Dia malah mendekatkan wajahnya ke sisi pipi ini. "Kenapa? Udah gak sabar ya, mau ...." Segera kuraup wajahnya agar diam, dan berhasil. Dia pun segera menaruh alat pel di gudang. Aku keluar menunggu di dekat motornya terparkir.

"Hai, istriku terlove," sapanya.

"Ck, lebay deh!"

"Kok lebay, sih?" sahutnya sambil meraih helm. Aku mengambil tisu dari dalam tas dan mengelap wajahnya yang berkeringat. Dia bergeming.

"Kenapa? Kucel ya, mukaku?" tanyanya.

"Enggak kok, tetep ganteng." Dia langsung pasang muka narsis bin tengil. Ah, sepertinya aku sudah salah dalam memilih diksi.

Dia memasang helm di kepala ini, merapikan rambutku yang berantakan. Kemudian menyuruhku naik ke atas motor. Seperti biasa, dia melingkarkan tanganku ke pinggangnya.

"Maaf ya, gara-gara harus nunggu aku menyelesaikan pekerjaanku, kamu jadi lama deh, nunggunya. Pulangnya juga jadi agak telat," cerocosnya saat motor sudah mulai melaju.

Kusandarkan dagu ini di pundaknya. "Iya, gak apa-apa. Aku bangga sama kamu, dan bahagia seperti ini."

"Woiya, jelaaas, nungguin orang ganteng emang gak berasa. Iya, kan?" Kugeplak kepalanya yang terbungkus helm, dia mengaduh. Detik kemudian terbahak. Sadar, aku sudah tak lagi memeluknya seperti tadi, dia tancap gas, reflek aku pun memeluknya lagi. Erat.

*****

Bakda isya, dia keluar dari kamar sudah rapi dan wangi. Dahiku mengernyit penasaran. Dia meraih helm kemudian mendekat.

"Malam-malam begini mau ke mana?"

"Aku mau izin ketemu sama teman-temanku, boleh, 'kan?"

"Memangnya kamu gak capek?
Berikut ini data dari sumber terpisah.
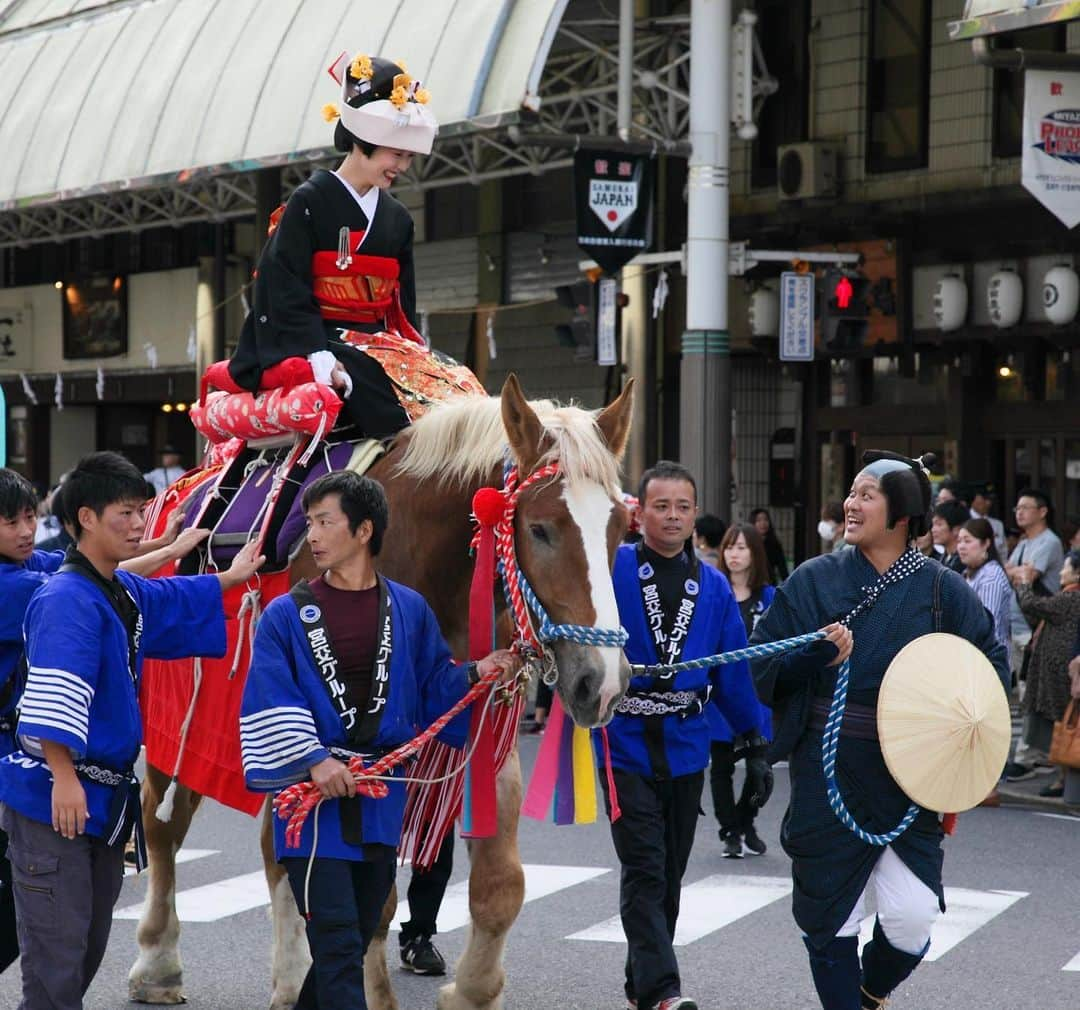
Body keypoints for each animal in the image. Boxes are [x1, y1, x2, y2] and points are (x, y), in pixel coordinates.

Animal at [128, 375, 630, 1006]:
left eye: (620, 530)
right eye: (539, 529)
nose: (601, 682)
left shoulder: (485, 721)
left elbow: (501, 886)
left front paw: (472, 990)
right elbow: (372, 888)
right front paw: (369, 991)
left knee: (276, 848)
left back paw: (291, 976)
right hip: (179, 705)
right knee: (163, 827)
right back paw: (157, 962)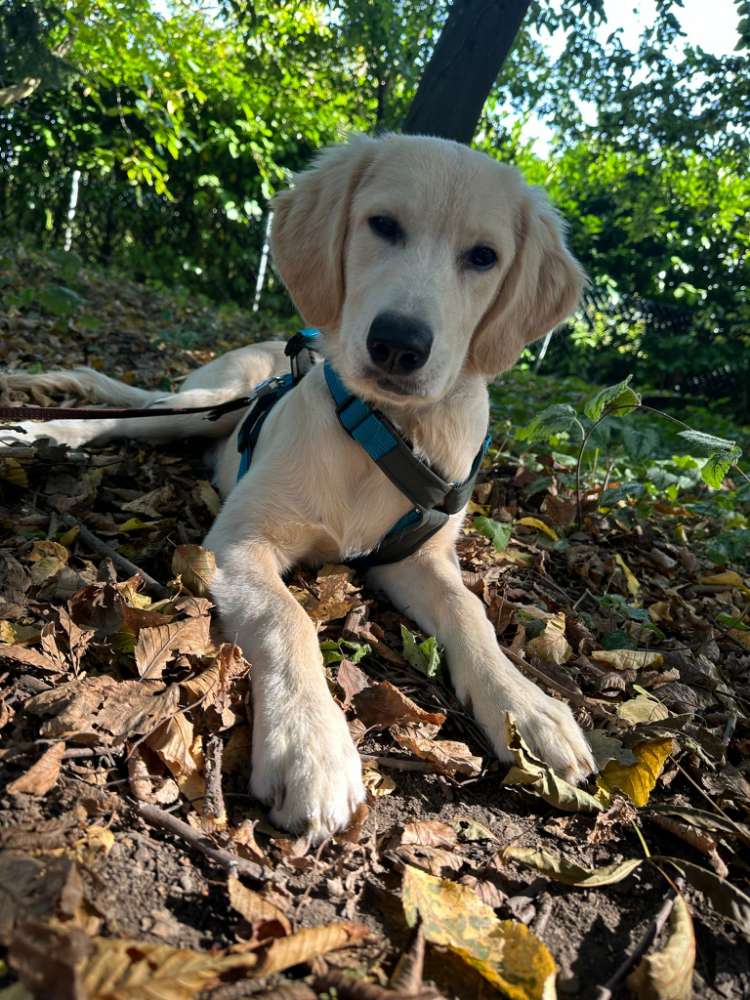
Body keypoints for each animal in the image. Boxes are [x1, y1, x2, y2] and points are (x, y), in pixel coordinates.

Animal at [1, 131, 600, 836]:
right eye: (383, 225)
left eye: (484, 256)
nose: (399, 344)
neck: (382, 430)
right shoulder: (238, 542)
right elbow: (286, 616)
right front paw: (311, 744)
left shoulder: (415, 557)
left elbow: (469, 612)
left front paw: (528, 707)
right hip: (210, 404)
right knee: (122, 407)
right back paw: (41, 430)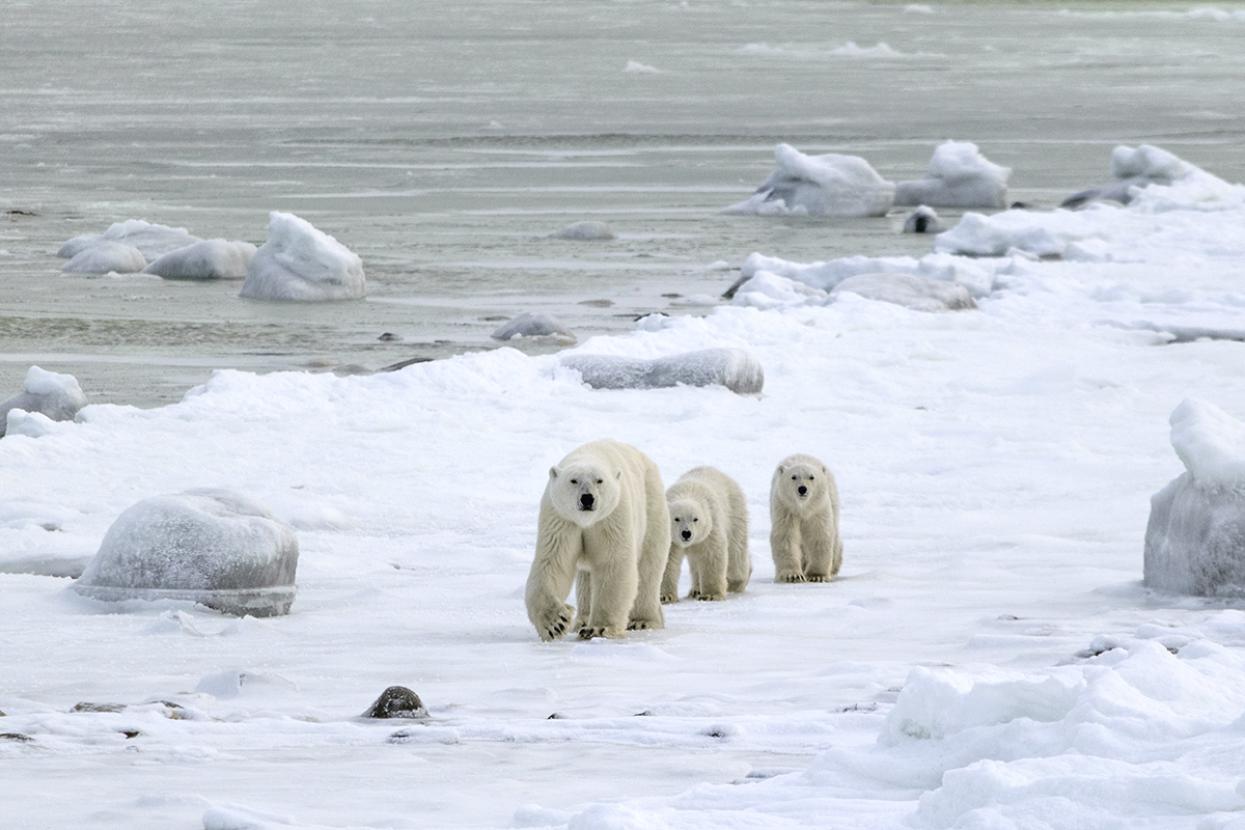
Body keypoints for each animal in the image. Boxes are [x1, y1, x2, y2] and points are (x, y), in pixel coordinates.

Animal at [525, 439, 671, 641]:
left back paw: (643, 620)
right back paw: (581, 620)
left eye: (599, 480)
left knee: (649, 568)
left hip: (651, 507)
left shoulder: (611, 517)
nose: (587, 498)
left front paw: (598, 628)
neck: (587, 521)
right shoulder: (561, 518)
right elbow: (554, 562)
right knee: (585, 577)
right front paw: (556, 623)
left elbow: (613, 562)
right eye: (574, 480)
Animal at [660, 467, 751, 603]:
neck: (687, 492)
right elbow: (667, 560)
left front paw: (710, 595)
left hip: (734, 514)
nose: (686, 533)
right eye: (677, 519)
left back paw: (737, 582)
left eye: (695, 519)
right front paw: (665, 596)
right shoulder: (670, 538)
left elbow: (711, 555)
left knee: (736, 553)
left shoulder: (710, 527)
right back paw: (695, 590)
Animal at [770, 454, 842, 583]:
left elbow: (819, 535)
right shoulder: (785, 509)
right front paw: (793, 576)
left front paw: (817, 575)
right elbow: (786, 536)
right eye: (793, 477)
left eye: (811, 477)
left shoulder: (818, 509)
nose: (802, 489)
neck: (802, 508)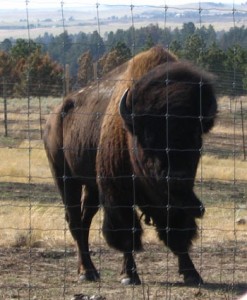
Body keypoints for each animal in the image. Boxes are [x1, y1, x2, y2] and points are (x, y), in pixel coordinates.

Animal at [44, 46, 216, 286]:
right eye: (150, 137)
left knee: (85, 220)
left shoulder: (174, 199)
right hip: (65, 178)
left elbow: (177, 231)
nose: (176, 176)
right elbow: (127, 232)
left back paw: (88, 270)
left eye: (194, 136)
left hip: (92, 186)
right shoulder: (118, 192)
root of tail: (54, 116)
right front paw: (129, 274)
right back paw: (87, 271)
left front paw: (192, 273)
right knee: (75, 221)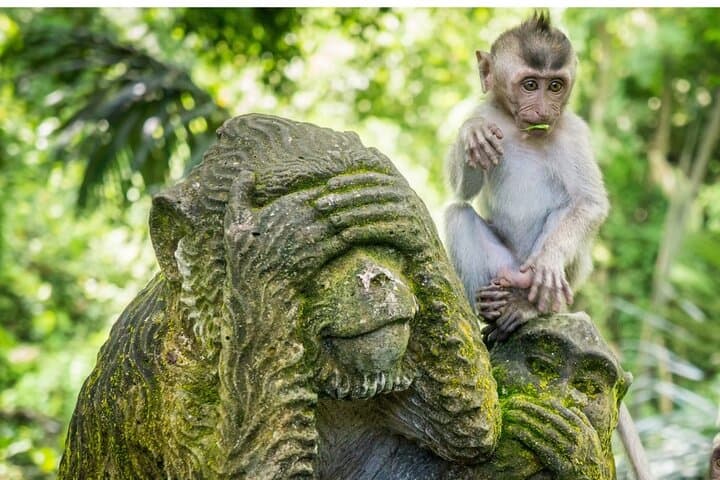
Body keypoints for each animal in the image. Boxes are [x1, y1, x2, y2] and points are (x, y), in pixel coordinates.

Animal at [443, 11, 609, 343]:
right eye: (530, 85)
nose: (544, 110)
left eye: (555, 86)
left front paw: (550, 260)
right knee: (457, 213)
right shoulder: (484, 111)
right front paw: (471, 132)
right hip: (502, 265)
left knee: (566, 212)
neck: (522, 130)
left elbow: (590, 202)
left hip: (552, 274)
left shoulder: (573, 133)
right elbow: (462, 191)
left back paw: (530, 307)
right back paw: (489, 307)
Udah habis seharian kerja, sekarang bukannya istirahat malah keluyuran!"

"Cuma bentar aja, kok," rengeknya.

"Memangnya ada acara apaan, sih?" sungutku.
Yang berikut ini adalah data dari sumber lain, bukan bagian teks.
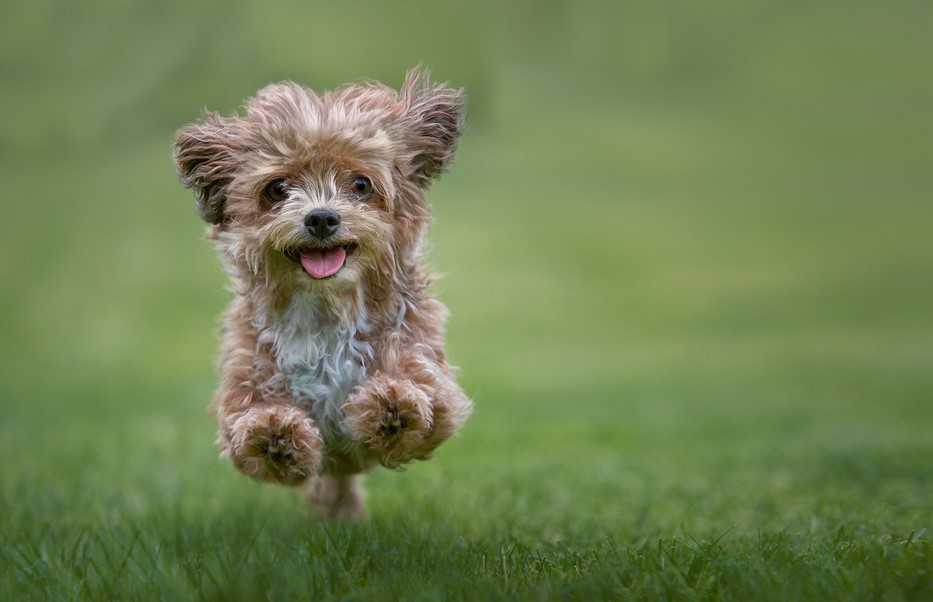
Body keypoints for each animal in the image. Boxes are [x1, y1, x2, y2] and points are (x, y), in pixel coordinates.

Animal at [173, 69, 474, 516]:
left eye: (361, 184)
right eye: (278, 188)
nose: (321, 218)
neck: (325, 307)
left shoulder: (430, 374)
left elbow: (418, 391)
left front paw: (392, 405)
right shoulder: (245, 382)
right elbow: (250, 423)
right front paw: (275, 434)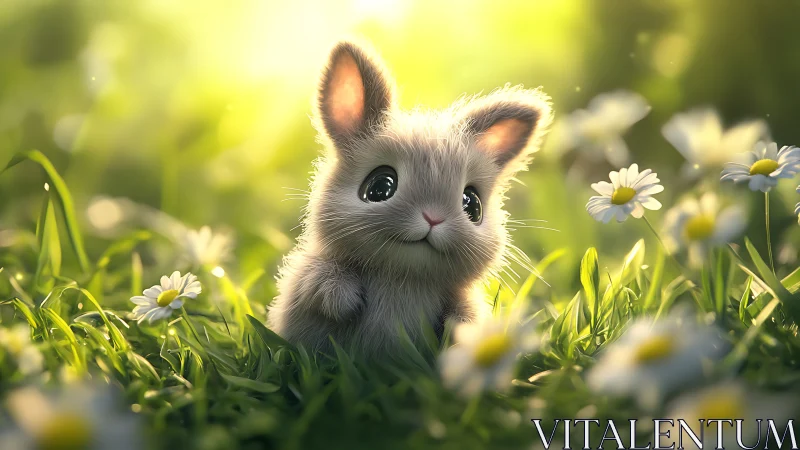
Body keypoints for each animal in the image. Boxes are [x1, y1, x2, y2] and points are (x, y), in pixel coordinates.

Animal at [267, 41, 552, 357]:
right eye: (379, 187)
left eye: (473, 206)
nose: (433, 218)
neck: (402, 276)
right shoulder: (307, 277)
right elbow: (316, 281)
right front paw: (344, 302)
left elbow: (466, 312)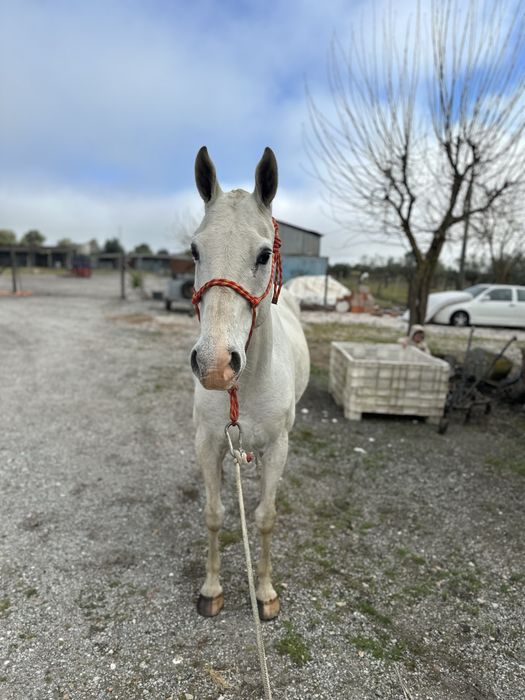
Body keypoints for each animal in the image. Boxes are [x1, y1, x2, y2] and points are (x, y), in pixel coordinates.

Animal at [190, 146, 310, 621]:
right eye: (194, 250)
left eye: (262, 255)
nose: (215, 366)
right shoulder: (209, 443)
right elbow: (213, 514)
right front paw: (211, 589)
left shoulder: (278, 447)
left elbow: (265, 518)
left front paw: (265, 593)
"Pesta bujang. Jadi, salah satu temenku ada yang mau nikah dalam waktu dekat ini."

"Kan, kamu udah gak bujang lagi."

"Iya sih, tapi ... gak enak kalau gak dateng memenuhi undangan."
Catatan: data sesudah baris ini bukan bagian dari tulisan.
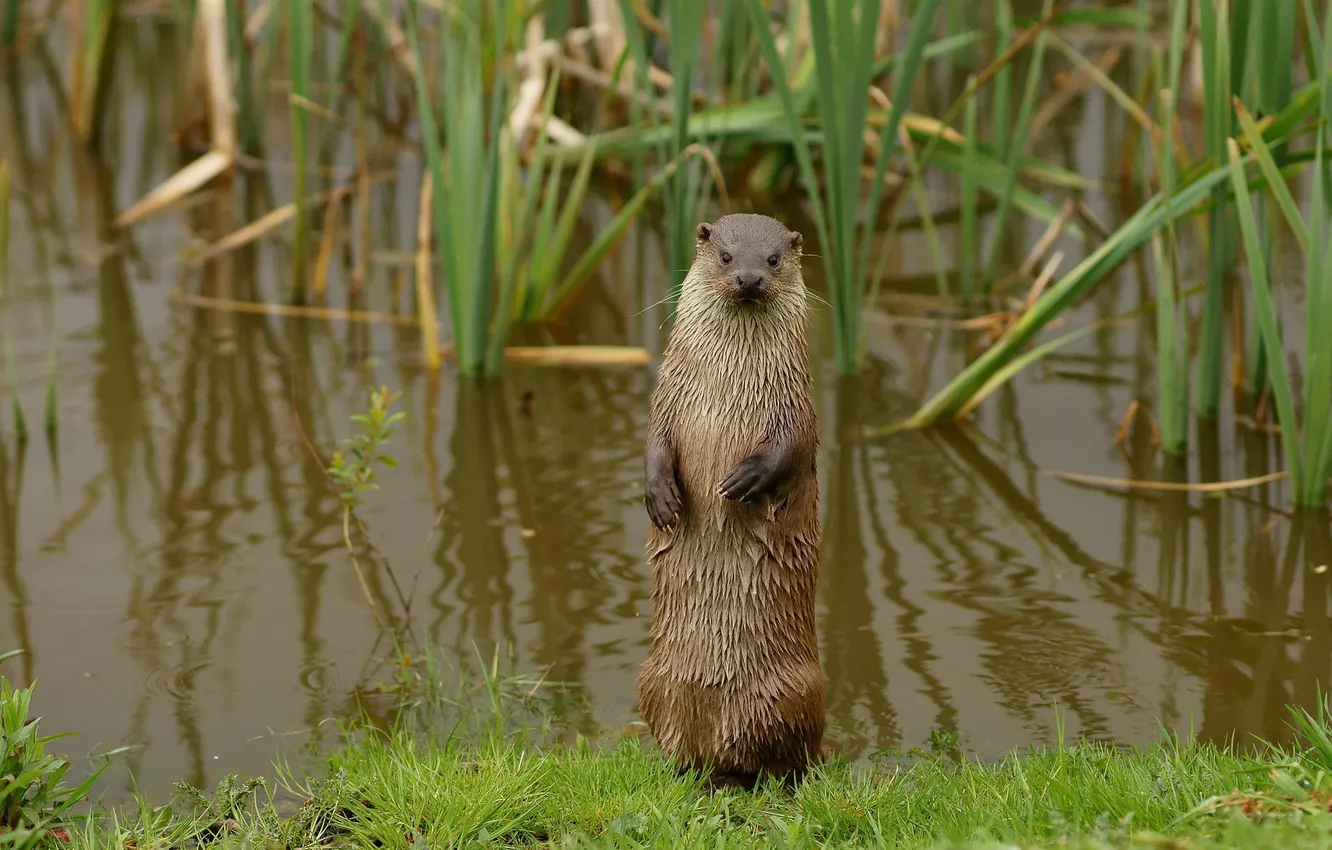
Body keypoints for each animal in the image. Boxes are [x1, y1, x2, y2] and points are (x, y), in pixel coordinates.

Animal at [636, 212, 824, 790]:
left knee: (793, 755)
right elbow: (653, 443)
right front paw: (661, 498)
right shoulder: (666, 396)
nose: (748, 278)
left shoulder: (795, 405)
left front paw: (744, 480)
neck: (726, 382)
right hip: (653, 681)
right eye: (725, 256)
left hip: (795, 693)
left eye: (773, 259)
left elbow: (790, 448)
"Ya udah, boleh pergi, tapi jangan malem-malem pulangnya! Inget, besok mesti kerja lagi kita."

Dia menaruh helmnya ke atas meja. Kemudian membingkai wajah ini. "Makasih istriku. I love you." Dia lanjut mengecup kening ini, lalu kedua pipi ini dan terakhir bibir ini.

Usai memeluk tubuhku sebentar, dia langsung pamit dan benar-benar pergi. Aku sendirian dan kesepian. Sempat ketiduran di sofa ruang tengah, lalu terbangun dan melihat jam ternyata sudah jam 23:15, tapi dia belum pulang. Padahal tadi bilangnya gak akan malam-malam pulangnya. Aku mulai kesal dan cemas. Mondar-mandir di depan pintu, menyibak tirai melihat ke arah pagar depan. Belum ada tanda-tanda dia datang.

Amarahku sudah memuncak. Aku kunci pintu dan masuk kamar. Ingin sekali bisa tidur nyenyak, tapi gak bisa. Terus kepikiran dia. Kini jarum jam sudah menunjuk angka 00:45, dan suara motornya belum juga terdengar.

Aku turun dari ranjang. Tanganku terkepal sempurna, rasanya aku ingin berteriak, dan ... ah, itu dia sudah datang. Suara motornya memasuki halaman depan. Kemudian seperti berbincang dengan seseorang di teras. Aku penasaran.

Dia tak langsung mengetuk pintu. Entah apa yang ia lakukan di luar sana. Setelah beberapa menit berlalu, barulah dia mengetuk pintu. Aku bergegas keluar kamar, rasanya ubun-ubunku sudah siap meledak. Emosi memuncak, butuh pelampiasan. Aku tak sabar ingin memarahinya. Sudah tahu istrinya lagi PMS, ini malah sengaja mancing keributan.

Aku urung mengomel saat pintu sudah terbuka lebar dan mendapati dia pulang tak sendirian. Melainkan bersama seorang gadis muda. Gadis itu penampilannya sangat kacau. Entah siapa lagi itu? Mendadak hatiku terasa panas dan nyesek. Ya, aku cemburu.